The researchers also interviewed health experts and policy makers, and found that they were almost universally dissatisfied with how the news media covered health related matters. Interviewees felt that issues that posed minimal risks, such as the alleged link between MMR and autism, received too much prominence over proven health risks. While they broadly agreed that there could be no correlation between what conditions caused the most deaths and what received the most coverage, they felt that there should be more careful consideration on all sides about the balance of news reporting of health issues.

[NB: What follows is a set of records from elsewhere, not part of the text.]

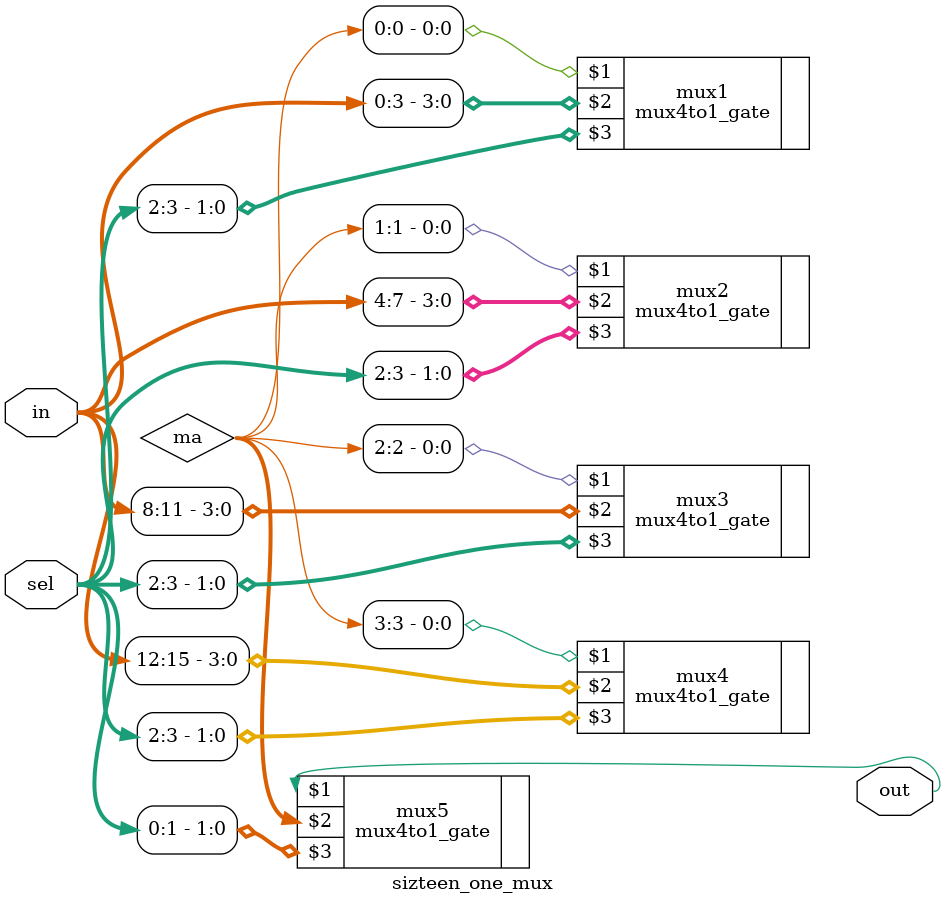
<source format=v>
`timescale 1ns / 1ps


module sizteen_one_mux(out,in,sel); 

 input [0:15] in; 

 input [0:3] sel;

 output out;

 wire [0:3] ma;

 mux4to1_gate mux1(ma[0],in[0:3],sel[2:3]);

 mux4to1_gate mux2(ma[1],in[4:7],sel[2:3]);

 mux4to1_gate mux3(ma[2],in[8:11],sel[2:3]);

 mux4to1_gate mux4(ma[3],in[12:15],sel[2:3]);

 mux4to1_gate mux5(out,ma,sel[0:1]);

endmodule

</source>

The report's authors, BBC radio correspondent Roger Harrabin, King's Fund health policy director Anna Coote, and free-lance researcher Jessica Allen, say: “We are not interested simply in accusing the media of exaggeration or misrepresentation. Nor do we wish to suggest any simple causal link between patterns of reporting on the one hand and policy decisions and personal behaviour on the other.”
Mr Harrabin, who carried out research for the report while on sabbatical from the BBC Today programme, says: “As journalists we need to give our audiences new news, not old news—but we shouldn't forget that policy makers are often influenced by what they see in the media. The public may also alter their behaviour in ways that affect their health because of information and advice they get from the media.”
In the foreword to the report, Professor Siân Griffiths, president of the Faculty of Public Health Medicine, calls for more media coverage of the obesity epidemic or damage to health from alcohol or tobacco. “If the biggest risks to public health are scarcely mentioned in the news while stories about NHS waiting times or health scares such as the recent SARS [severe acute respiratory syndrome] virus—where health risks to UK health are minimal—regularly make the headlines, it is fair to ask whether the public interest is well served by the media.”
Health in the News: Risk, Reporting and Media Influence is available priced £8 from the King's Fund at www.kingsfund.org.uk/publications.